コロナ禍においてJCMAでは、MICE業界の窮状を訴え、そのための支援策、水際対策緩和、MICE誘致における国際競争力強化等についての提言活動を行ってきた。これらを実現するためにも、業界他団体との連携を促進するとともに、改めてMICE・観光の価値を認識し、その意義や重要性を社会に広めることの必要を痛感する。
MICEの多くは、コロナ禍にあってもオンラインないしリアルを併用したハイブリッド形式での開催が継続されてきた。本格的な開国を控え、ハイブリッド開催においては、国内外の参加者ともに、よりリアルの価値が求められることとなる。いかに開催地の魅力を訴求し、誘致とともに、開催時にはオンラインではなく、現地参加を選択してもらうかは重要である。
人との出会いを生み出し、地域や産業・学術分野の振興に貢献することがMICEの存在価値であり、求められることである。同時に、観光との連携をより強くすることで、自然、気候、文化、食事のいずれも高いレベルで兼ね備えるわが国の魅力を、新たな体験価値として提供していきたい。またそれはMICE開催前後の宿泊を促すブレジャーの推進にもつながる。
これらを実現するため、JCMAは先ごろ開いた定時社員総会において、5年間の中期計画を採択した。

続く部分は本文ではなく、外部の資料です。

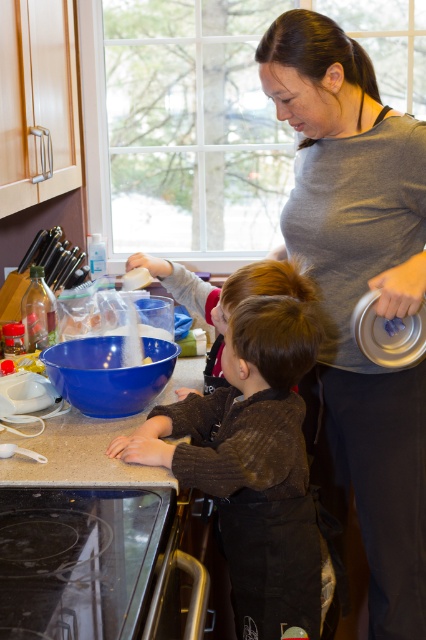
Question: Does blue plastic bowl at center appear over smooth brown hair at center?

Choices:
 (A) no
 (B) yes

Answer: (A)

Question: Which of the following is the farthest from the observer?

Choices:
 (A) gray matte shirt at upper center
 (B) brown fuzzy sweater at center
 (C) blue plastic bowl at center

Answer: (C)

Question: Which of these objects is positioned closest to the blue plastic bowl at center?

Choices:
 (A) brown fuzzy sweater at center
 (B) smooth brown hair at center

Answer: (B)

Question: Can you confirm if gray matte shirt at upper center is thinner than blue plastic bowl at center?

Choices:
 (A) yes
 (B) no

Answer: (B)

Question: Which is nearer to the smooth granite countertop at lower center?

Choices:
 (A) smooth brown hair at center
 (B) blue plastic bowl at center

Answer: (B)

Question: Is brown fuzzy sweater at center smaller than smooth brown hair at center?

Choices:
 (A) no
 (B) yes

Answer: (B)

1.コロナ禍からのレジリエンスと、人材育成、人材確保による今後に向けた事業の基盤強化
2.MICE産業の存在、価値、貢献などの認知度を確実に広げ、社会を巻き込んでいく
3.国際的なMICE先進国としての競争力を高める
この活動方針のもと、重要と考える課題について、実施事項の整理と目標設定を行った。
コロナ禍による事業環境の激変へ対応するのみならず、MICE業界全体での連携、および観光との連携強化により、産業としてのMICEをけん引し、発信力、求心力、魅力の向上に努めたい。われわれは観光立国、そしてMICE立国を目指した活動が一刻も早く成果へとつながるよう願い、これらの取り組みを進める。